Figure 3. Dcr2 and the RNAi effector protein AGO2 associate with Pol II and NELF

a) Nuclear extracts from Drosophila S2 cells were immunoprecipitated with the indicated antibodies, and the immunoprecipitated protein complexes were analyzed by western blot for the presence of Pol II, Dcr2, AGO2 and NELF-E proteins. b) Nuclear extracts from S2 cells were immunoprecipitated with the indicated antibodies (TBP: TATA-binding protein) and analyzed by western blot for the presence of Pol II.

Figure 4. Features of AGO2-associated small RNAs

a) Top 20 short RNAs most-enriched promoters in heat shock vs. no heat shock conditions.
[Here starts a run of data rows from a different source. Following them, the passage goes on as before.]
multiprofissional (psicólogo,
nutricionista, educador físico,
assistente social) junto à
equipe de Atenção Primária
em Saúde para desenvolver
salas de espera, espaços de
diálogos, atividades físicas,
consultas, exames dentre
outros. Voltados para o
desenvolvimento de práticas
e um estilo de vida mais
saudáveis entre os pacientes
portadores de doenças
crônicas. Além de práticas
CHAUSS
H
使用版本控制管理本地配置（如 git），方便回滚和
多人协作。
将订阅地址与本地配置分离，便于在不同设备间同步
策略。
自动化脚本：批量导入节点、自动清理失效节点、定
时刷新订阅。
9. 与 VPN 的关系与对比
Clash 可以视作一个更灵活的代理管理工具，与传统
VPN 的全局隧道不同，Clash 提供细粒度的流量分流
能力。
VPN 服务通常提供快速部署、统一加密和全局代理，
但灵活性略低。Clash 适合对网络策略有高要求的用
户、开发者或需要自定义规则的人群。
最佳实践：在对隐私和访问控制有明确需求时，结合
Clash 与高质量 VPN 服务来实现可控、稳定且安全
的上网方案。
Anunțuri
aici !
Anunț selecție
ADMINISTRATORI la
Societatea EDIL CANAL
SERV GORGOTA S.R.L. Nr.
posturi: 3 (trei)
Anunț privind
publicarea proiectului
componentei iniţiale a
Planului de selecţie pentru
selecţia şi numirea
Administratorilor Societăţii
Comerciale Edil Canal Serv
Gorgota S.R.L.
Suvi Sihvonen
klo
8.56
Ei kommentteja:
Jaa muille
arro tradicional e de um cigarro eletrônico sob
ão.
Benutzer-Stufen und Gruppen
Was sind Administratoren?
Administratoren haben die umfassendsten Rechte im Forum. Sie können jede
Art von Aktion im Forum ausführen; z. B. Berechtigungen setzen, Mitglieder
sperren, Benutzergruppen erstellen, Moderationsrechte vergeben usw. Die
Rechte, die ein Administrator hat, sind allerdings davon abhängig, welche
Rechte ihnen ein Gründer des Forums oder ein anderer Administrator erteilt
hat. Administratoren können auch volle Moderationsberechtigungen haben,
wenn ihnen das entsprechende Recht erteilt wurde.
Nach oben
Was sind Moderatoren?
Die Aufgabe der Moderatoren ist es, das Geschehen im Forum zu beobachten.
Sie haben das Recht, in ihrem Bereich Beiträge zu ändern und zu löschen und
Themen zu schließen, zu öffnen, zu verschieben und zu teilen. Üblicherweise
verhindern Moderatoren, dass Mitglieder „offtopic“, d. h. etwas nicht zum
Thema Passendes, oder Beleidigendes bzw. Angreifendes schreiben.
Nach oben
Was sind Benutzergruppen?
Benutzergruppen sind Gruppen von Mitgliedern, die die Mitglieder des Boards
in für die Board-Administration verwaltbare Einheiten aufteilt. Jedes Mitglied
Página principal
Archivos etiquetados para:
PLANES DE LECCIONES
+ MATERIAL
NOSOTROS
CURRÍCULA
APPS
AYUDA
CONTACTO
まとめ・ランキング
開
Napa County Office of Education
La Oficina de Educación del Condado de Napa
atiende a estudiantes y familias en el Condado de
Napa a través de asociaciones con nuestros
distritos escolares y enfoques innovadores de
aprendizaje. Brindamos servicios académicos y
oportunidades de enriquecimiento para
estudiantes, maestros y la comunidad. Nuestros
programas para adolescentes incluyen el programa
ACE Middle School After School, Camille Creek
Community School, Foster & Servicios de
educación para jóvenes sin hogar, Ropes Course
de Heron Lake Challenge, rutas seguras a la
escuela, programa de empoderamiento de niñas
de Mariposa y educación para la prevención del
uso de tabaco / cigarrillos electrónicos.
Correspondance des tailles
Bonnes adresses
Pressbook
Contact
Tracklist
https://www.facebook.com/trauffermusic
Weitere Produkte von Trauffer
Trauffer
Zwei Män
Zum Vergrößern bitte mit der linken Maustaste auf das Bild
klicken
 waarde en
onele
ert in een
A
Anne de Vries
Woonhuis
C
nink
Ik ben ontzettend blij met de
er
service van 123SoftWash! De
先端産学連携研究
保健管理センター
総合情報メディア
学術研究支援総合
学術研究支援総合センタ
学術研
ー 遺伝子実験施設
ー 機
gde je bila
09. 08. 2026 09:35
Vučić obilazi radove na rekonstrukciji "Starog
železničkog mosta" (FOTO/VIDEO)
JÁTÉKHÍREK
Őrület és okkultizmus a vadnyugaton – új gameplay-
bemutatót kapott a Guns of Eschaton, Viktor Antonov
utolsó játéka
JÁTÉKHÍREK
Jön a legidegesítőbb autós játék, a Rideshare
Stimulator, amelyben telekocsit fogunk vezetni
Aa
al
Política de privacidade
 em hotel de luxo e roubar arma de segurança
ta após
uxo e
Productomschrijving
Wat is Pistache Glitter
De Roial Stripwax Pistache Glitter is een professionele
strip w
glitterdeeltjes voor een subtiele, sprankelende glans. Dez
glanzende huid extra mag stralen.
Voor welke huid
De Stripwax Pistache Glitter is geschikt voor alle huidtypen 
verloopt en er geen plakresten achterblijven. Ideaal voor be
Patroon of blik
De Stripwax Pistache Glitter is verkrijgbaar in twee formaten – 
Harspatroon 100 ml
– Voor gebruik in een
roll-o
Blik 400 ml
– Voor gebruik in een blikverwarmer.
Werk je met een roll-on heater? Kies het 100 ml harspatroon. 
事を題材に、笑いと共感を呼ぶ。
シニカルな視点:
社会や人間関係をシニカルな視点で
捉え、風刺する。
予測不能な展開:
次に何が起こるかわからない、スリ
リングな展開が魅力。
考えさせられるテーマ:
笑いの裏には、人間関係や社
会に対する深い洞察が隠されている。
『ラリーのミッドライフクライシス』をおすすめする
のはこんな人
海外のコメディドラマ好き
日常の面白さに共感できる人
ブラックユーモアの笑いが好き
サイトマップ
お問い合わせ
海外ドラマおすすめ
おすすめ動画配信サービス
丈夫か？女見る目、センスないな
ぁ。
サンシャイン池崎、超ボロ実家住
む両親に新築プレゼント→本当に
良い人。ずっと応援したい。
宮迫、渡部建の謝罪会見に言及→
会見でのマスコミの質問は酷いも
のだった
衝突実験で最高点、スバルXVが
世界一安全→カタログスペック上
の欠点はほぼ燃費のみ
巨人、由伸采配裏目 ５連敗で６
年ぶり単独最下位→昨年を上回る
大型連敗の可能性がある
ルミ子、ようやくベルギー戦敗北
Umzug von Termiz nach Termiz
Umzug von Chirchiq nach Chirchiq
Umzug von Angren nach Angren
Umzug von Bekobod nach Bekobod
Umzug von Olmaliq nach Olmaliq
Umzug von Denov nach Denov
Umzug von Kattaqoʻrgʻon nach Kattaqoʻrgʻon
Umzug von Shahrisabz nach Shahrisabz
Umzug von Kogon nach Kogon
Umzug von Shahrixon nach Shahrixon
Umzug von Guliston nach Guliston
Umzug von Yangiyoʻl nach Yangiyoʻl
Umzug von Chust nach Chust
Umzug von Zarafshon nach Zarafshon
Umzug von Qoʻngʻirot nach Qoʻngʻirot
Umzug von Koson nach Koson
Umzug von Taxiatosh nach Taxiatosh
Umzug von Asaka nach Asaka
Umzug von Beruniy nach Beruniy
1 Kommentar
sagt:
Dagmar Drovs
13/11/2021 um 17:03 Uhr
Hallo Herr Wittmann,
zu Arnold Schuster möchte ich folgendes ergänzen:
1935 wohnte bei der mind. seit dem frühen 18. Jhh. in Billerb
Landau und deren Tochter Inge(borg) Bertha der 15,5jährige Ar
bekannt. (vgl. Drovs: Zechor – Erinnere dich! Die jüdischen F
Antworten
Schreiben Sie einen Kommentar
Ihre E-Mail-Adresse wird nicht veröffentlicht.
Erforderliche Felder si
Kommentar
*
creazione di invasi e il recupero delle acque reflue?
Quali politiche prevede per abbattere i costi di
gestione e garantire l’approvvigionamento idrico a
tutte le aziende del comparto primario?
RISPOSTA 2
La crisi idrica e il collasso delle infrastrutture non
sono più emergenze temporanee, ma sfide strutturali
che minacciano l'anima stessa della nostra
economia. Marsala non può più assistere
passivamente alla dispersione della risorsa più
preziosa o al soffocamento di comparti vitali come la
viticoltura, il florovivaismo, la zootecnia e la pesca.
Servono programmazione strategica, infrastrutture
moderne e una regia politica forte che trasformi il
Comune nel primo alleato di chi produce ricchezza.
Comparison of the short RNA fold enrichment in the AGO2-IP libraries across the normal and heat shock condition for all promoters. y-axis is shown in log scale. b) Relative enrichment calculated as fold change (y-axis) for the sum of all sense or antisense tags across different conditions. Gene definitions and conditions labeled below the chart. Sense tag enrichment colored in brown (little to no enrichment), antisense tags enrichment colored in green (strongest enrichment in heat shock conditions).